Czech-German psychiatrist (1851–1924)

Arnold Pick (20 July 1851 – 4 April 1924) was a Czech-German psychiatrist. He is known for first describing clinical features of frontotemporal dementia between 1892 and 1906. The disorder he described was given the name Pick's disease in 1922. This term is now reserved for the behavioral variant of frontal temporal dementia that shows the presence of the characteristic Pick bodies and Pick cells, which were first described by Alois Alzheimer in 1911.

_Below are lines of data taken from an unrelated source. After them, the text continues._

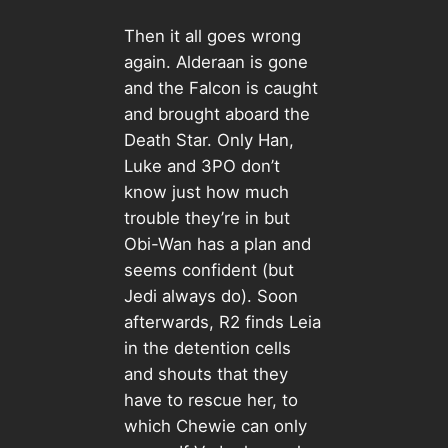
Then it all goes wrong
again. Alderaan is gone
and the Falcon is caught
and brought aboard the
Death Star. Only Han,
Luke and 3PO don’t
know just how much
trouble they’re in but
Obi-Wan has a plan and
seems confident (but
Jedi always do). Soon
afterwards, R2 finds Leia
in the detention cells
and shouts that they
have to rescue her, to
which Chewie can only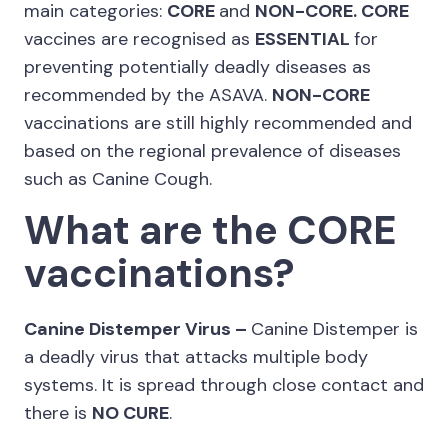
main categories:
CORE
and
NON-CORE. CORE
vaccines are recognised as
ESSENTIAL
for
preventing potentially deadly diseases as
recommended by the ASAVA.
NON-CORE
vaccinations are still highly recommended and
based on the regional prevalence of diseases
such as Canine Cough.
What are the CORE
vaccinations?
Canine Distemper Virus –
Canine Distemper is
a deadly virus that attacks multiple body
systems. It is spread through close contact and
there is
NO CURE
.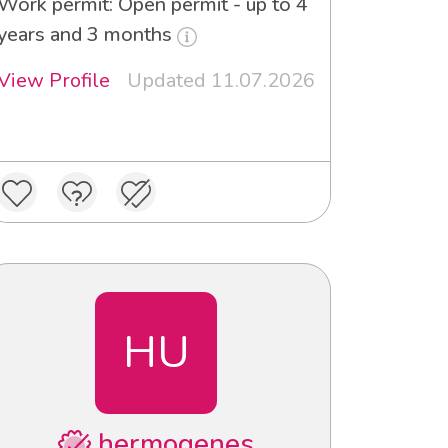
Work permit: Open permit - up to 4
years and 3 months
View Profile
Updated 11.07.2026
HU
hermogenes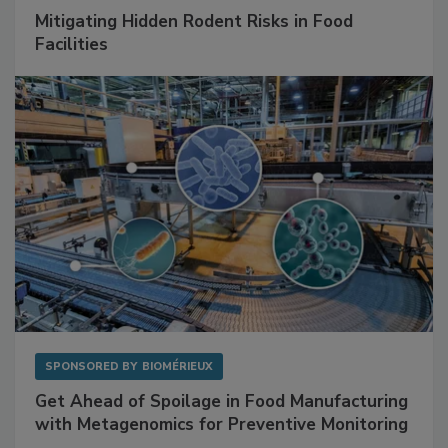
Mitigating Hidden Rodent Risks in Food
Facilities
SPONSORED BY
BIOMÉRIEUX
Get Ahead of Spoilage in Food Manufacturing
with Metagenomics for Preventive Monitoring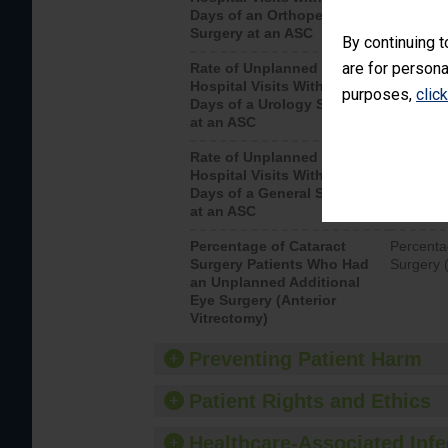
Days of an Orthopedic
hospital 
Surgery at an ASC
By continuing t
are for persona
Rate of Unplanned
Unplanne
Hospital Visits Within 7
after a u
purposes,
clic
Days of a Urology Surgery
visits th
at an ASC
Rate of Unplanned
Rate of 
Hospital Visits Within 7
Days of a General Surgery
at an ASC
Percentage of Cataract
Percenta
Surgery Patients Who Had
Surgery (
an Unplanned Additional
Eye Surgery (Anterior
Vitrectomy)
Preventing Patient Harm
Patient Rights and Ethics
Healthcare-Associated Infe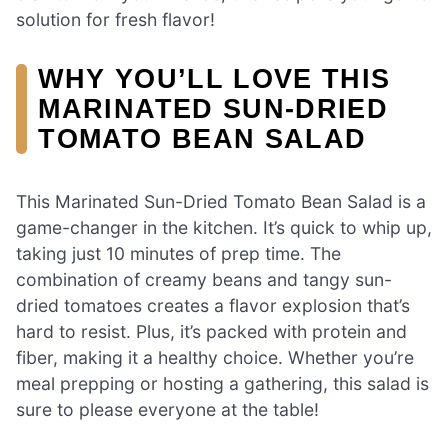
solution for fresh flavor!
WHY YOU’LL LOVE THIS
MARINATED SUN-DRIED
TOMATO BEAN SALAD
This Marinated Sun-Dried Tomato Bean Salad is a
game-changer in the kitchen. It’s quick to whip up,
taking just 10 minutes of prep time. The
combination of creamy beans and tangy sun-
dried tomatoes creates a flavor explosion that’s
hard to resist. Plus, it’s packed with protein and
fiber, making it a healthy choice. Whether you’re
meal prepping or hosting a gathering, this salad is
sure to please everyone at the table!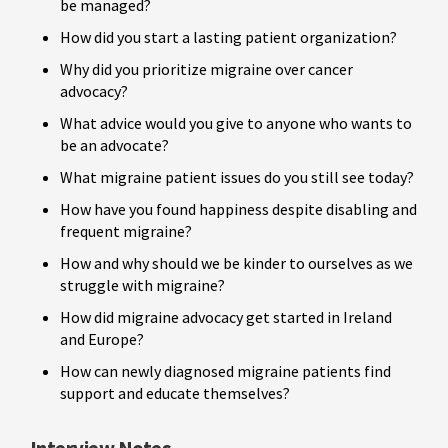
be managed?
How did you start a lasting patient organization?
Why did you prioritize migraine over cancer
advocacy?
What advice would you give to anyone who wants to
be an advocate?
What migraine patient issues do you still see today?
How have you found happiness despite disabling and
frequent migraine?
How and why should we be kinder to ourselves as we
struggle with migraine?
How did migraine advocacy get started in Ireland
and Europe?
How can newly diagnosed migraine patients find
support and educate themselves?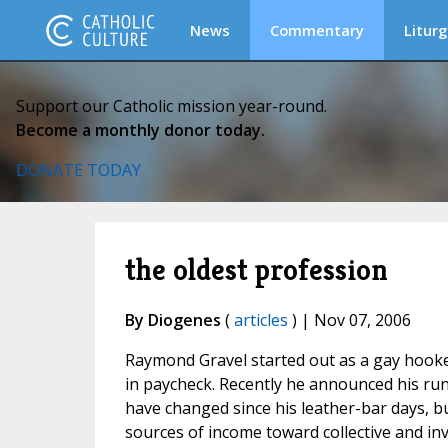
News
Commentary
Liturg
Support our Catholic mission year-round.
Become a monthly donor today.
DONATE TODAY
the oldest profession
By Diogenes
(
articles
) | Nov 07, 2006
Raymond Gravel started out as a gay hooker. 
in paycheck. Recently he announced his run f
have changed since his leather-bar days, 
sources of income toward collective and in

He was the first to name reduplicative paramnesia. He was the second to use the term dementia praecox (in 1891). Pick trained in Berlin with Karl Friedrich Otto Westphal and later worked at the infamous asylum of Wehnen. Pick headed the Prague neuropathological school and one of the school's members was Oskar Fischer. This school was one of the two neuropathological schools (the other one was in Munich where Alois Alzheimer worked) in Europe at the time that framed Alzheimer disease through empirical discoveries.

==Publications==
- Beiträge zur Pathologie und pathologischen Anatomie des Centralnervensystems, mit Bemerkungen zur normalen Anatomie desselben. Karger, Berlin 1898.
- Studien zur Gehirnpathologie und Psychologie. Berlin 1908.
- Über das Sprachverständnis. Barth, Leipzig 1909.
- Die agrammatischen Sprachstörungen; Studien zur psychologischen Grundlegung der Aphasielehre. Springer, Berlin 1913.
- Ueber primäre chronische Demenz (so. Dementia praecox) im jugendlichen Alter. In: Prager medicinische Wochenschrift. 16, 1891, pp. 312–315.
- etwa 350 kleinere Abhandlungen. Verzeichnis in Archiv für Psychiatrie und Nervenkrankheiten 72 (1925) 1 ff.